A Machine Learning-Based Approach for Predictive Analysis of Cost Growth in Heavy Industrial Construction Projects
Date
Authors
Journal Title
Journal ISSN
Volume Title
Publisher
Abstract
The construction industry spends billions of dollars on large-scale projects annually. These projects typically experience cost overruns, which differ across regions. For instance, Alberta's average cost growth is much higher than similar projects in the United States. This study focuses on extracting features that influence project cost growth at different phases of Alberta's construction projects, such as front-end planning, detailed engineering, procurement, construction, and commissioning. We analyzed a dataset with a number of features recorded for 139 projects, based in Alberta, between 2003 and 2019. This data is provided by the Construction Owners Association of Alberta (COAA), the Construction Industry Institute (CII) and the University of Calgary. The sample size is relatively small and high dimensional for conclusive analytics, however, the results are promising in developing useful methodologies.
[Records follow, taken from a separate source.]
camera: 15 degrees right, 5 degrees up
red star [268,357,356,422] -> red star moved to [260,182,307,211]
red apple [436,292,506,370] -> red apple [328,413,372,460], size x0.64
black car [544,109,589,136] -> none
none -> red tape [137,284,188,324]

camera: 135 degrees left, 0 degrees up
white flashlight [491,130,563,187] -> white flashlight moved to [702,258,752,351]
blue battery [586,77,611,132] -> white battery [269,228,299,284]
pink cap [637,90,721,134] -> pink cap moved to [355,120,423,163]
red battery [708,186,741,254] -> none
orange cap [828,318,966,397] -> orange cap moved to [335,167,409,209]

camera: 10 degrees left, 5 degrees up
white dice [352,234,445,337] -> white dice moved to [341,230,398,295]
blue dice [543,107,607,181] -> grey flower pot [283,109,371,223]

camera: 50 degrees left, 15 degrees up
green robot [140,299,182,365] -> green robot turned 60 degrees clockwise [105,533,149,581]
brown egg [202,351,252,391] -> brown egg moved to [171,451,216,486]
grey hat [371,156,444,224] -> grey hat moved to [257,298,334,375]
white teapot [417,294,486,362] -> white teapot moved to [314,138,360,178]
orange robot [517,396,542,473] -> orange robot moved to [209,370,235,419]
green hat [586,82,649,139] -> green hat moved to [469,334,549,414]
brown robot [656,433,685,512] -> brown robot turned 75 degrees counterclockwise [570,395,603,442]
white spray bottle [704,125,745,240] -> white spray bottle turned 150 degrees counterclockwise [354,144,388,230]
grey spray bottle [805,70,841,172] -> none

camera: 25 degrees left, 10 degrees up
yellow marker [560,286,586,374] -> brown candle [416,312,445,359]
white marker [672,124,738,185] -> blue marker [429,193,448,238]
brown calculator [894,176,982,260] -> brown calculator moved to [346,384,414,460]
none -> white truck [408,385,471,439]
In this study, we first applied LASSO regression to reduce the number of features from 281 to 21 features. We then reduced the number of features to 16 based on calculating permutation feature importance using a random forest algorithm. Once we identified the features impacting project cost growth, we developed an interactive tool to illustrate permutation feature importance, partial dependence plot and the editing value of each feature alongside cost prediction. However, the extracted features are primarily from the last two phases of the projects. In order to cover the first three phases of the project, the domain expert recommends adding 29 features to the tool. The tool can help practitioners predict the cost growth of a new project based on the available data at each phase of the project, and see the impact of variations in different features on the overall project cost. The tool also provides more information about the models, and how each feature impacts the project cost growth, so practitioners can invest wisely to minimize the risk of cost overruns.